Exercise brief: Transcribe every line of the data below precisely, without altering a single character.

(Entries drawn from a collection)
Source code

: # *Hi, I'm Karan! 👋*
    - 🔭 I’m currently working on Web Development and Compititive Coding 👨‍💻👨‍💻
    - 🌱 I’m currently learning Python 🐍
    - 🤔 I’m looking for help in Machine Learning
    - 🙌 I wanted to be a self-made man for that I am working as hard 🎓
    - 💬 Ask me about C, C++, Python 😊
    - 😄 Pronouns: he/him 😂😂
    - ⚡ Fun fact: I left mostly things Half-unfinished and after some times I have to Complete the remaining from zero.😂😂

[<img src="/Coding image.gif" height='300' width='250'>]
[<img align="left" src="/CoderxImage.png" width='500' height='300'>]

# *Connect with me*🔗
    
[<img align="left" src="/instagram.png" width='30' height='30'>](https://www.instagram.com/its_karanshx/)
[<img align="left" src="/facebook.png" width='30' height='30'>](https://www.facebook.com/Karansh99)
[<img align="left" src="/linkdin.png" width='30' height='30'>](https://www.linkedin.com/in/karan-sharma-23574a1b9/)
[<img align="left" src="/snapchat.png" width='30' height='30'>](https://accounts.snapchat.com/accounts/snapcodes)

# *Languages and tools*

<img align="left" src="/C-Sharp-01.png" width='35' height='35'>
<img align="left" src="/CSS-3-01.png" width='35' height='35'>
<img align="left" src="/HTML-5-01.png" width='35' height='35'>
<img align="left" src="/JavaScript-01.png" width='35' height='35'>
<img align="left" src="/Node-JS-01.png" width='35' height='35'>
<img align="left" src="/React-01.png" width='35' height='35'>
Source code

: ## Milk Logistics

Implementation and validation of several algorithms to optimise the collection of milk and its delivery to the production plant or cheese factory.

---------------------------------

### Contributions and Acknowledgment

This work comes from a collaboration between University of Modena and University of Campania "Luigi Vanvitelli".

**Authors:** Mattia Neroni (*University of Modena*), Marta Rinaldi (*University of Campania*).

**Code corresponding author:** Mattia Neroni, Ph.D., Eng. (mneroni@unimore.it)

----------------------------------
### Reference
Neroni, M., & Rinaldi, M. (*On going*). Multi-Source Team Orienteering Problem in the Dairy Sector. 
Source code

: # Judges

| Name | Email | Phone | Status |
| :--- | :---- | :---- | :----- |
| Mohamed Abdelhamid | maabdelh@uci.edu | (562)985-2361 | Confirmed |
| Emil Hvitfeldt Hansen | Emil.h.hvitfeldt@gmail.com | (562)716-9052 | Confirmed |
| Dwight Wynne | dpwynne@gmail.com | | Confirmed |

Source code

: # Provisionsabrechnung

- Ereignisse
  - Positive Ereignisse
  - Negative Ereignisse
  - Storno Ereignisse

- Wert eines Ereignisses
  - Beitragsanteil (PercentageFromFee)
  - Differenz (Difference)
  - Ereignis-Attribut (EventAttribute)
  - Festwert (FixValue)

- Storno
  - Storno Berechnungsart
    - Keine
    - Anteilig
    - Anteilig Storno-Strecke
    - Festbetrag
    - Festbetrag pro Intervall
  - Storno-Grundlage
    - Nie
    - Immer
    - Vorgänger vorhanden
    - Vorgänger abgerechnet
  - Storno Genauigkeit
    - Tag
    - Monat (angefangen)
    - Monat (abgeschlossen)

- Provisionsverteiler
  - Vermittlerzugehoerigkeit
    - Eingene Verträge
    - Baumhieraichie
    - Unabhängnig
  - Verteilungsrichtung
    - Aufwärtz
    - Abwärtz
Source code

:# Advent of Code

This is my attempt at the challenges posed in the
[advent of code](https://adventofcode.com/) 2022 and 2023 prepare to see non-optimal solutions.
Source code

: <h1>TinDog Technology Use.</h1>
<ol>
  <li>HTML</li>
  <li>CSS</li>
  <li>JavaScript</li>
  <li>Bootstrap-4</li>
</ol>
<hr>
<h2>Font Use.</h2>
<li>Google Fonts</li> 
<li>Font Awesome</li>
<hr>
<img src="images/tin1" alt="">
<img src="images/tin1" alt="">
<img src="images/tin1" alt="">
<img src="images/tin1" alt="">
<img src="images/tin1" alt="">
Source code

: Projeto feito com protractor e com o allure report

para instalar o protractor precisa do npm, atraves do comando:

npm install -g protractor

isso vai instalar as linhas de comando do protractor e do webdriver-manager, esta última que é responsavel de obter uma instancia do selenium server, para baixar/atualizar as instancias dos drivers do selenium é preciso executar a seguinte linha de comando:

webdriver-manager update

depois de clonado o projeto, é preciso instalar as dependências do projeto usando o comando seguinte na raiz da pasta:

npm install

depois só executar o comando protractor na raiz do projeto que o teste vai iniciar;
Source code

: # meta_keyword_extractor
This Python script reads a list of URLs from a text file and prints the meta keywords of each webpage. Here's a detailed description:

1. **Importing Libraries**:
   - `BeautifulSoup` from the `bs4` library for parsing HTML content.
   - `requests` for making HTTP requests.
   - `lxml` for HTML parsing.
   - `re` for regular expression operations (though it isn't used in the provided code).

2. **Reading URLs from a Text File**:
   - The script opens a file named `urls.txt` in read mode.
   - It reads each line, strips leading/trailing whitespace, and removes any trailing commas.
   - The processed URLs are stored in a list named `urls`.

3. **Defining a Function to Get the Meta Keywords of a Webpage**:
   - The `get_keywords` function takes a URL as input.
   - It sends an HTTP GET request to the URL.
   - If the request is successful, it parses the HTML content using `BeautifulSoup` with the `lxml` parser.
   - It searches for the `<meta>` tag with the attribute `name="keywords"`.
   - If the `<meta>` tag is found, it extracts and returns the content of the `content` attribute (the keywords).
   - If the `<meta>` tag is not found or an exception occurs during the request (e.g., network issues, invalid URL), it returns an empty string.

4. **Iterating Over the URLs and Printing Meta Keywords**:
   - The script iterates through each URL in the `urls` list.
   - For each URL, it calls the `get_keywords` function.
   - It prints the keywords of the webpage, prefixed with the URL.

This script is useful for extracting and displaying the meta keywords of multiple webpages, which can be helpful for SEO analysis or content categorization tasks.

Task answer:
Source code

: # *Hi, I'm Karan! 👋*
    - 🔭 I’m currently working on Web Development and Compititive Coding 👨‍💻👨‍💻
    - 🌱 I’m currently learning Python 🐍
    - 🤔 I’m looking for help in Machine Learning
    - 🙌 I wanted to be a self-made man for that I am working as hard 🎓
    - 💬 Ask me about C, C++, Python 😊
    - 😄 Pronouns: he/him 😂😂
    - ⚡ Fun fact: I left mostly things Half-unfinished and after some times I have to Complete the remaining from zero.😂😂

[<img src="/Coding image.gif" height='300' width='250'>]
[<img align="left" src="/CoderxImage.png" width='500' height='300'>]

# *Connect with me*🔗
    
[<img align="left" src="/instagram.png" width='30' height='30'>](https://www.instagram.com/its_karanshx/)
[<img align="left" src="/facebook.png" width='30' height='30'>](https://www.facebook.com/Karansh99)
[<img align="left" src="/linkdin.png" width='30' height='30'>](https://www.linkedin.com/in/karan-sharma-23574a1b9/)
[<img align="left" src="/snapchat.png" width='30' height='30'>](https://accounts.snapchat.com/accounts/snapcodes)

# *Languages and tools*

<img align="left" src="/C-Sharp-01.png" width='35' height='35'>
<img align="left" src="/CSS-3-01.png" width='35' height='35'>
<img align="left" src="/HTML-5-01.png" width='35' height='35'>
<img align="left" src="/JavaScript-01.png" width='35' height='35'>
<img align="left" src="/Node-JS-01.png" width='35' height='35'>
<img align="left" src="/React-01.png" width='35' height='35'>
Source code

: ## Milk Logistics

Implementation and validation of several algorithms to optimise the collection of milk and its delivery to the production plant or cheese factory.

---------------------------------

### Contributions and Acknowledgment

This work comes from a collaboration between University of Modena and University of Campania "Luigi Vanvitelli".

**Authors:** Mattia Neroni (*University of Modena*), Marta Rinaldi (*University of Campania*).

**Code corresponding author:** Mattia Neroni, Ph.D., Eng. (mneroni@unimore.it)

----------------------------------
### Reference
Neroni, M., & Rinaldi, M. (*On going*). Multi-Source Team Orienteering Problem in the Dairy Sector. 
Source code

: # Judges

| Name | Email | Phone | Status |
| :--- | :---- | :---- | :----- |
| Mohamed Abdelhamid | maabdelh@uci.edu | (562)985-2361 | Confirmed |
| Emil Hvitfeldt Hansen | Emil.h.hvitfeldt@gmail.com | (562)716-9052 | Confirmed |
| Dwight Wynne | dpwynne@gmail.com | | Confirmed |

Source code

: # Provisionsabrechnung

- Ereignisse
  - Positive Ereignisse
  - Negative Ereignisse
  - Storno Ereignisse

- Wert eines Ereignisses
  - Beitragsanteil (PercentageFromFee)
  - Differenz (Difference)
  - Ereignis-Attribut (EventAttribute)
  - Festwert (FixValue)

- Storno
  - Storno Berechnungsart
    - Keine
    - Anteilig
    - Anteilig Storno-Strecke
    - Festbetrag
    - Festbetrag pro Intervall
  - Storno-Grundlage
    - Nie
    - Immer
    - Vorgänger vorhanden
    - Vorgänger abgerechnet
  - Storno Genauigkeit
    - Tag
    - Monat (angefangen)
    - Monat (abgeschlossen)

- Provisionsverteiler
  - Vermittlerzugehoerigkeit
    - Eingene Verträge
    - Baumhieraichie
    - Unabhängnig
  - Verteilungsrichtung
    - Aufwärtz
    - Abwärtz
Source code

:# Advent of Code

This is my attempt at the challenges posed in the
[advent of code](https://adventofcode.com/) 2022 and 2023 prepare to see non-optimal solutions.
Source code

: <h1>TinDog Technology Use.</h1>
<ol>
  <li>HTML</li>
  <li>CSS</li>
  <li>JavaScript</li>
  <li>Bootstrap-4</li>
</ol>
<hr>
<h2>Font Use.</h2>
<li>Google Fonts</li> 
<li>Font Awesome</li>
<hr>
<img src="images/tin1" alt="">
<img src="images/tin1" alt="">
<img src="images/tin1" alt="">
<img src="images/tin1" alt="">
<img src="images/tin1" alt="">
Source code

: Projeto feito com protractor e com o allure report

para instalar o protractor precisa do npm, atraves do comando:

npm install -g protractor

isso vai instalar as linhas de comando do protractor e do webdriver-manager, esta última que é responsavel de obter uma instancia do selenium server, para baixar/atualizar as instancias dos drivers do selenium é preciso executar a seguinte linha de comando:

webdriver-manager update

depois de clonado o projeto, é preciso instalar as dependências do projeto usando o comando seguinte na raiz da pasta:

npm install

depois só executar o comando protractor na raiz do projeto que o teste vai iniciar;
Source code

: # meta_keyword_extractor
This Python script reads a list of URLs from a text file and prints the meta keywords of each webpage. Here's a detailed description:

1. **Importing Libraries**:
   - `BeautifulSoup` from the `bs4` library for parsing HTML content.
   - `requests` for making HTTP requests.
   - `lxml` for HTML parsing.
   - `re` for regular expression operations (though it isn't used in the provided code).

2. **Reading URLs from a Text File**:
   - The script opens a file named `urls.txt` in read mode.
   - It reads each line, strips leading/trailing whitespace, and removes any trailing commas.
   - The processed URLs are stored in a list named `urls`.

3. **Defining a Function to Get the Meta Keywords of a Webpage**:
   - The `get_keywords` function takes a URL as input.
   - It sends an HTTP GET request to the URL.
   - If the request is successful, it parses the HTML content using `BeautifulSoup` with the `lxml` parser.
   - It searches for the `<meta>` tag with the attribute `name="keywords"`.
   - If the `<meta>` tag is found, it extracts and returns the content of the `content` attribute (the keywords).
   - If the `<meta>` tag is not found or an exception occurs during the request (e.g., network issues, invalid URL), it returns an empty string.

4. **Iterating Over the URLs and Printing Meta Keywords**:
   - The script iterates through each URL in the `urls` list.
   - For each URL, it calls the `get_keywords` function.
   - It prints the keywords of the webpage, prefixed with the URL.

This script is useful for extracting and displaying the meta keywords of multiple webpages, which can be helpful for SEO analysis or content categorization tasks.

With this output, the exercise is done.